I am biting back the pain welling inside of me when I see a paper on the bed, and I pick it up almost immediately. It is addressed to me, and I know it has to be from Leah but what could she possibly want from me.

Dear Alexander,

I’m sorry that I lied to you and made you feel like you couldn’t trust me. I can’t even blame you for feeling that way because I can see how you felt like that. I never wanted this to go this way and I know you might not believe me when I tell you that. I wish that things could have been different, and I wish that I could have made you see just how much you really did mean to me. I wish things could have been different, but I can’t tell you the truth.

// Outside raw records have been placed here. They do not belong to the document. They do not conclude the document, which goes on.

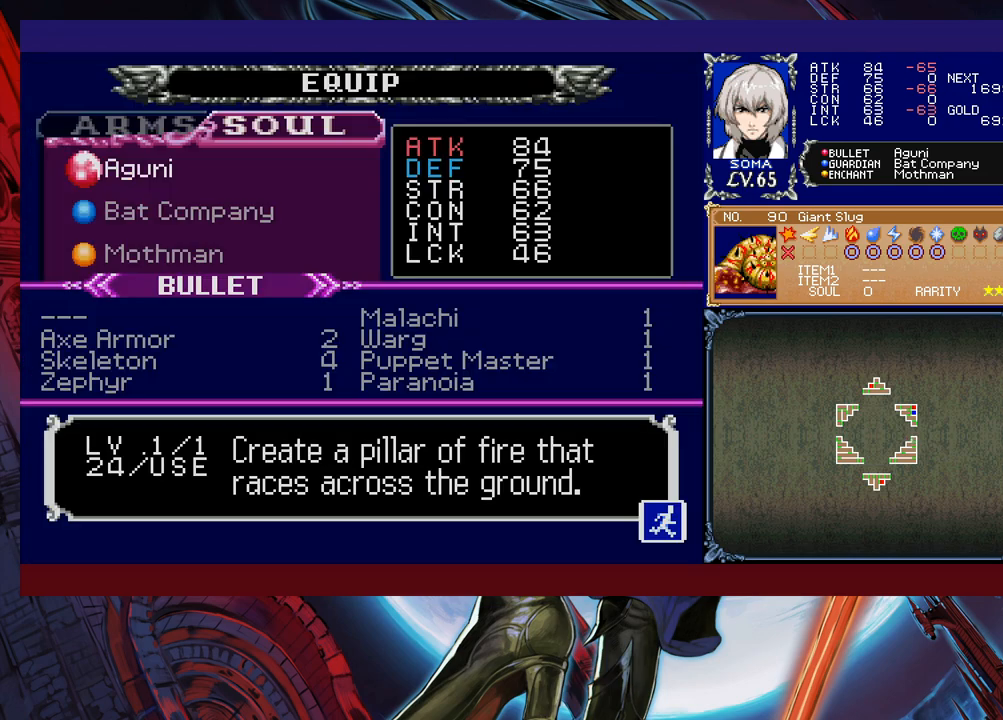
{"buttons": [], "left_stick": "center", "events": [[117, "left_stick", "down"], [217, "left_stick", "center"], [267, "left_stick", "down"], [400, "A", "down"], [400, "left_stick", "center"], [467, "A", "up"]]}
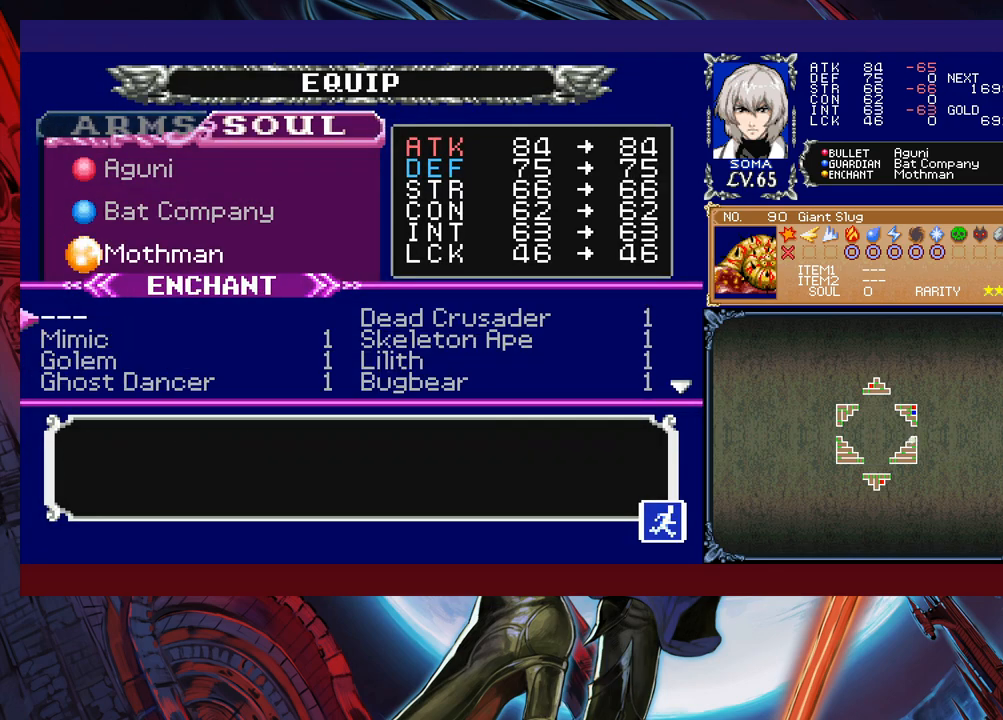
{"buttons": [], "left_stick": "left", "events": [[200, "left_stick", "right"], [300, "left_stick", "down"], [400, "left_stick", "center"], [467, "left_stick", "left"]]}
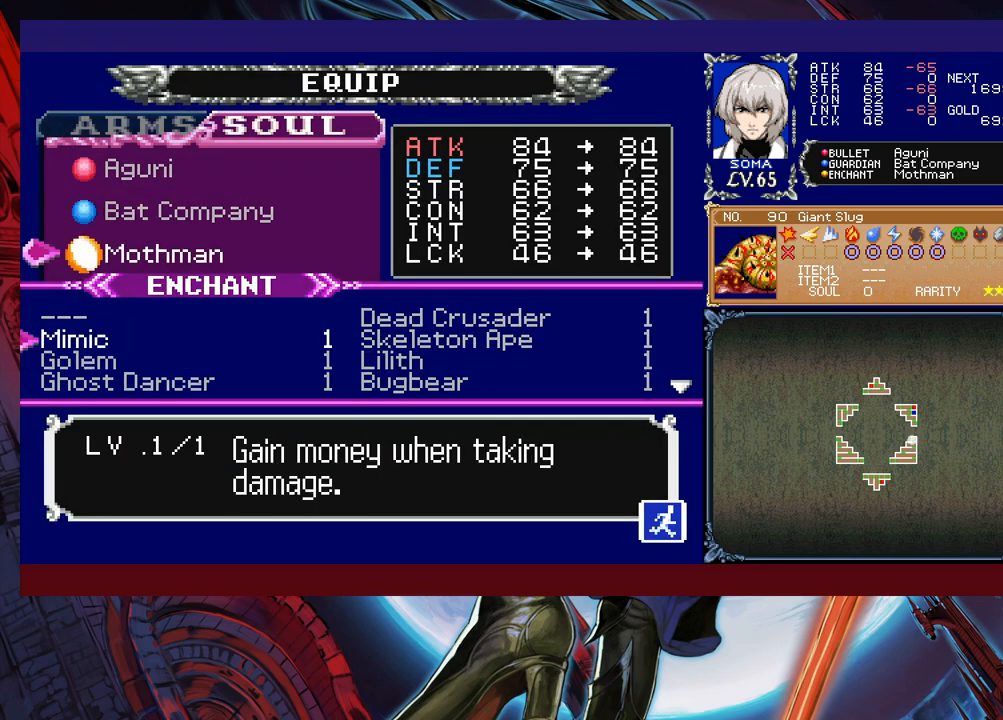
{"buttons": [], "left_stick": "center", "events": [[100, "left_stick", "down"], [200, "left_stick", "center"], [250, "left_stick", "down"], [350, "left_stick", "center"], [417, "left_stick", "down"], [500, "left_stick", "center"]]}
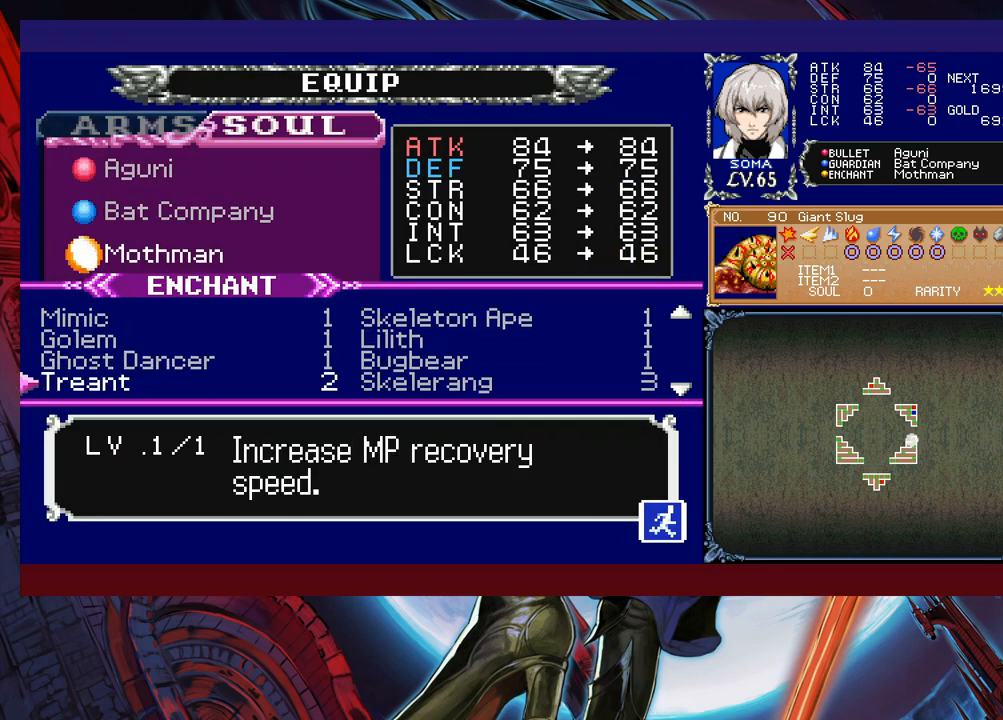
{"buttons": [], "left_stick": "up", "events": [[67, "left_stick", "down"], [317, "left_stick", "center"], [467, "left_stick", "up"]]}
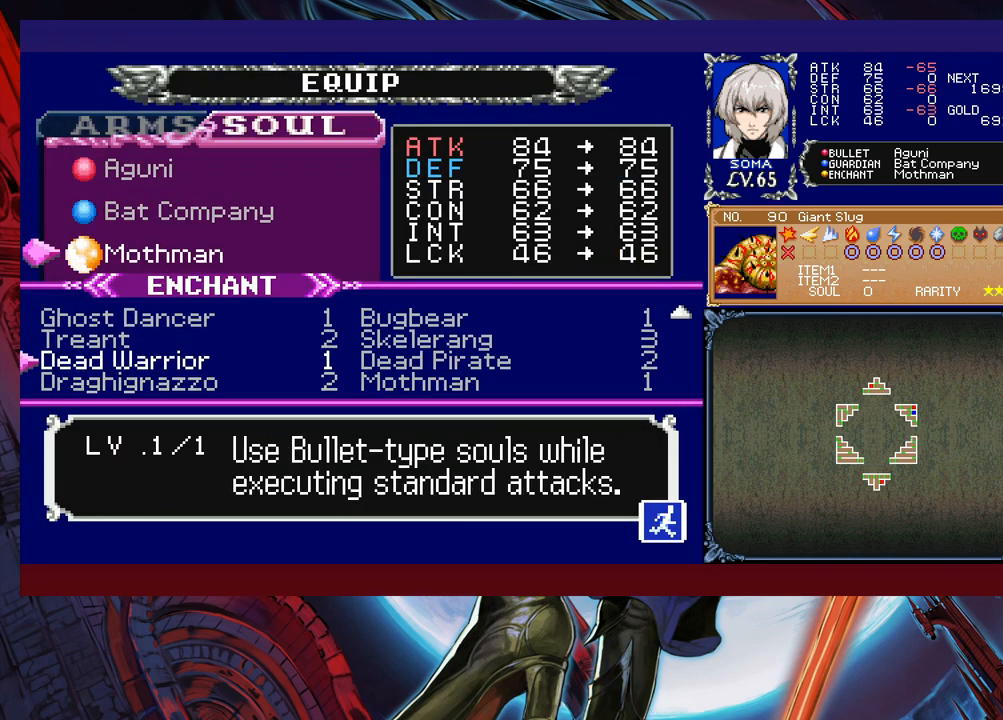
{"buttons": [], "left_stick": "center", "events": [[67, "left_stick", "center"], [117, "left_stick", "up"], [250, "left_stick", "center"], [267, "A", "down"], [400, "A", "up"]]}
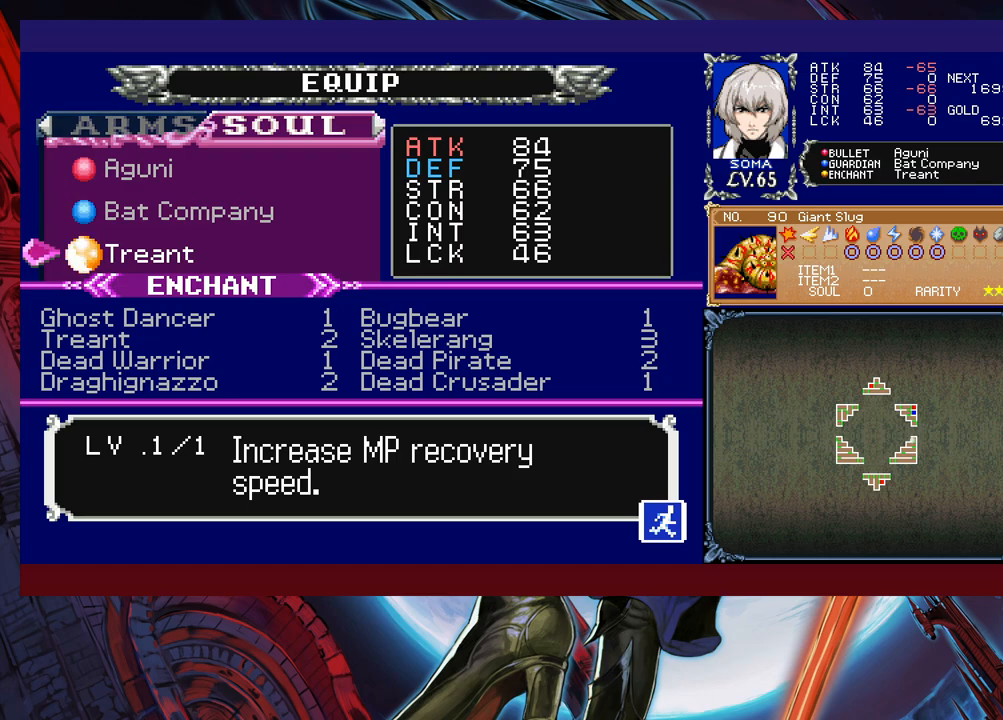
{"buttons": [], "left_stick": "center", "events": [[67, "B", "down"], [167, "B", "up"]]}
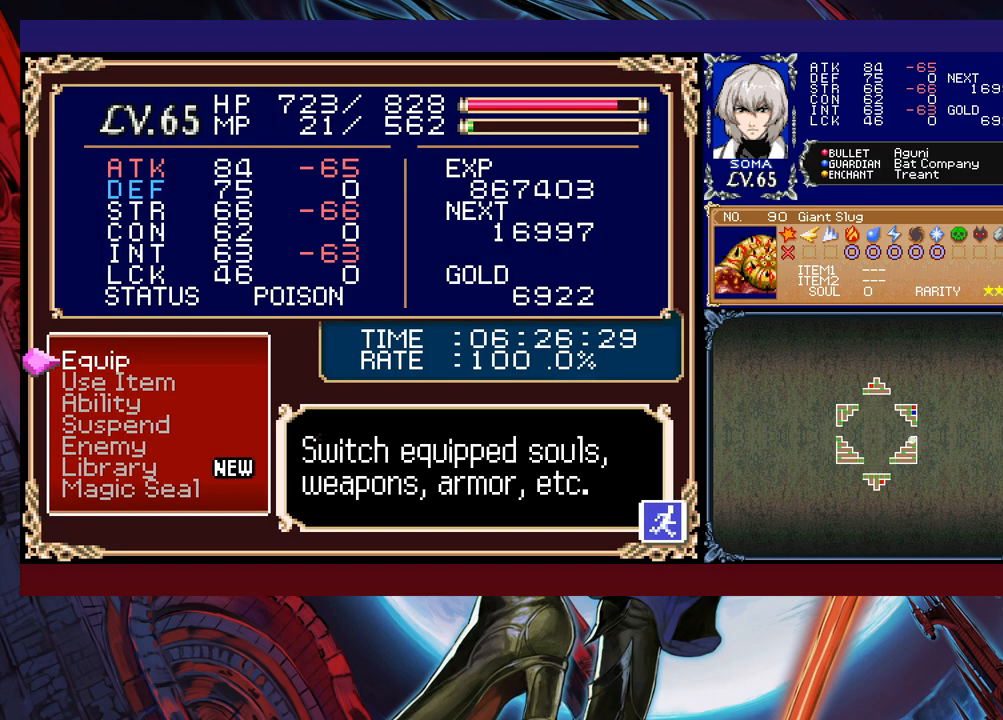
{"buttons": [], "left_stick": "center", "events": [[100, "A", "down"], [167, "A", "up"]]}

I want to but I have already messed up my mission. I have no choice but to go back and accept my fate because I have no clue what they are going to do to me. If anything, they are going to make sure that I won’t ever be able to come back to you. I’m sorry that it had to come to this but I’m sure you’ll be able to move on to someone much better than me. You deserve it.

Love, Leah.

Chapter Eight

Leah

I had to get out of there because I couldn’t have Alexander in danger for any longer. Unfortunately, if he did figure out who I really am, I’m afraid it would have been really bad for him. Even though I wish things could have been different and I have hoped where I want this to go, I couldn’t be completely certain it’s what was going to happen. I know how they feel about the entire situation but it’s like I have to do everything that I can to protect him.

The she-wolves watch me as I enter the throne room, knowing that I am supposed to be on a mission. I am approaching the Moon Goddess who is tending to her beautiful white wolf before she turns to look at me. I’m not sure if she even knows but something inside of me is screaming that she does. I go down to my knees which is a respectful thing to do, and I bow to her. I hope she doesn’t get too mad at me.